• [SELECTED TEXT]
After the Turks conquered nearby Nové Zámky in 1663, it was decided to build a "new" fortress in Komárno. The master builder Franz Wymes was commissioned with the construction work, and the work was completed in 1673. The New Fortress had five bastions and was connected to the Old Fortress via the two eastern bastions. The main access was via the well-guarded Leopold Gate. The New Fortress was also surrounded by a wide moat. The top of the western bastion of the New Fortress bears the inscription NEC ARTE, NEC MARTE (Eng. "Neither by cunning nor by force"). These words fully characterise the fortification complex, which was so perfect and impregnable for that time. And indeed, the fortress of Komárno could never be taken by the Ottomans.

In later times, the two fortresses were given the name "Citadel".

In 1682 the fortress was severely damaged by floods. Emperor Leopold I ordered the restoration and the necessary repair work. In 1683 the fortress of Komárno was besieged by Emmerich Thököly's army but could not be taken by him. After the defeat of the Ottoman army near Vienna in 1683, the fortress lost its strategic importance as a border bastion.

An earthquake in 1783, the epicentre of which was not far from the fortress, caused extensive damage to the fortress and sealed its fate. The generals of that time decided to give up the fortress because repairs were no longer worthwhile. The site of the fortress was donated to the city by Emperor Joseph II, and the buildings were sold at auction in 1784 to the highest bidder.

During the Napoleonic Wars, the fortress gained new strategic importance and became interesting again for military purposes. In 1808 the fortress was again prepared for the military. In 1810, new barracks were built in one of the courtyards.

The Komárno Fortress played an important role in the revolution and the subsequent Hungarian War of Independence in 1848/1849. The Komárno Fortress, held by the Hungarian revolutionary troops under General Klapka, has been besieged several times. After the Third Battle of Komárno, Klapka's army was encircled. The last siege of Komárno began on 13 July 1849, and after several months, the Hungarian garrison was forced to surrender. The fortress was handed over to the victorious Austrians on 2 October 1849.

By the end of the 19th century, the largest fortification system of the Austro-Hungarian monarchy had been developed in Komárno and was field-fortified in 1914/1915 according to the general draft of equipment laid down in peace. However, the fortress was not involved in any combat operations in the following years. At the beginning of January 1918, the k.u.k. Comorn Fortress. At the end of the First World War, it no longer had any strategic importance.

• [RECORD EXTRACTS]
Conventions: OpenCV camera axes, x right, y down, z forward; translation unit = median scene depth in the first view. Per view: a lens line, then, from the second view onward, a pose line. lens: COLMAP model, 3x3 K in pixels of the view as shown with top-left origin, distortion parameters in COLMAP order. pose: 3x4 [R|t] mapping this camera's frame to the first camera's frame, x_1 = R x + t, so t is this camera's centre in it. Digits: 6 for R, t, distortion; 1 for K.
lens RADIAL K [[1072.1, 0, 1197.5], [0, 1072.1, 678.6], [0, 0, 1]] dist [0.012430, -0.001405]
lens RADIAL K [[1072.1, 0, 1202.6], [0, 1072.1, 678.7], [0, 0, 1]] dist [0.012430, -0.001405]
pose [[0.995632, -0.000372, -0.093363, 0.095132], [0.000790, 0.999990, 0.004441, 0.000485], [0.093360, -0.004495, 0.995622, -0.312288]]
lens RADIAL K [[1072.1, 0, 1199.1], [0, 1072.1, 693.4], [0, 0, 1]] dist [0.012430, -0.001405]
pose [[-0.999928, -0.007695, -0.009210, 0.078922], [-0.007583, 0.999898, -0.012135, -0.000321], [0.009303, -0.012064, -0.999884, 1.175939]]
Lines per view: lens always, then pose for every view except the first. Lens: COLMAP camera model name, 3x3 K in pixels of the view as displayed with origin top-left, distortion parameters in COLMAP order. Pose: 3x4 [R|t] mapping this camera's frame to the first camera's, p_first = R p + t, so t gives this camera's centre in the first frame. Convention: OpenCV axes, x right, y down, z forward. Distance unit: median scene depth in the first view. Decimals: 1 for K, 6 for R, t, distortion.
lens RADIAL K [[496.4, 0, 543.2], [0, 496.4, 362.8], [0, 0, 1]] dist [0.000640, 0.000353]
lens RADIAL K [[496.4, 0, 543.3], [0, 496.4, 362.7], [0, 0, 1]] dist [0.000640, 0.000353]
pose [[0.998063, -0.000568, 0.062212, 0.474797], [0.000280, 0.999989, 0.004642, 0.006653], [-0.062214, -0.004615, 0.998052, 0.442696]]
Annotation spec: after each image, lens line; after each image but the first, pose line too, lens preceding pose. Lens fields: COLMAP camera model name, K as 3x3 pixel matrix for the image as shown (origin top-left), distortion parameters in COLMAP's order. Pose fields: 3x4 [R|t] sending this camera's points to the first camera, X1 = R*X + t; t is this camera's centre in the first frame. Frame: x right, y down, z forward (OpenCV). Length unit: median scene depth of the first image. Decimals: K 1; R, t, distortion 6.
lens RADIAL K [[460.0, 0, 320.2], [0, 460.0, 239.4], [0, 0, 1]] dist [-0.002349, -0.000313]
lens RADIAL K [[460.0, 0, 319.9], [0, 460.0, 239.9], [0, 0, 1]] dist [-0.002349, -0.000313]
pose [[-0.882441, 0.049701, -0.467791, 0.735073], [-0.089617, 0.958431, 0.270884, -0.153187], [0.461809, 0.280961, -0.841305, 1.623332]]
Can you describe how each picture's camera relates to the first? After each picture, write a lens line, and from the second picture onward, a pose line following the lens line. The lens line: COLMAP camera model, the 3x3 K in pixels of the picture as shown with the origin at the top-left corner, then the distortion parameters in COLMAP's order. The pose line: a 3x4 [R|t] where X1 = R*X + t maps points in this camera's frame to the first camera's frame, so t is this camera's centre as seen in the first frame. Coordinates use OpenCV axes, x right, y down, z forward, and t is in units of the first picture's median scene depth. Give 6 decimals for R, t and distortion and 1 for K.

• [WHAT YOU NEED TO DO]
a) Copy the passage on the Komárno fortress word for word, starting with "The Komárno Fortress played" and going on through "2 October 1849.".
b) Using the passage on the Komárno fortress, state whether each statement agrees with it, answering yes or no and quoting the deciding words: (i) construction of the New Fortress was finished in 1673; (ii) Emmerich Thököly's army captured the fortress in 1683; (iii) the fortress buildings were auctioned off in 1784.

• [ANSWERS BELOW]
a)
The Komárno Fortress played an important role in the revolution and the subsequent Hungarian War of Independence in 1848/1849. The Komárno Fortress, held by the Hungarian revolutionary troops under General Klapka, has been besieged several times. After the Third Battle of Komárno, Klapka's army was encircled. The last siege of Komárno began on 13 July 1849, and after several months, the Hungarian garrison was forced to surrender. The fortress was handed over to the victorious Austrians on 2 October 1849.

b)
(i) Yes: "the work was completed in 1673".
(ii) No: "could not be taken by him".
(iii) Yes: "the buildings were sold at auction in 1784 to the highest bidder".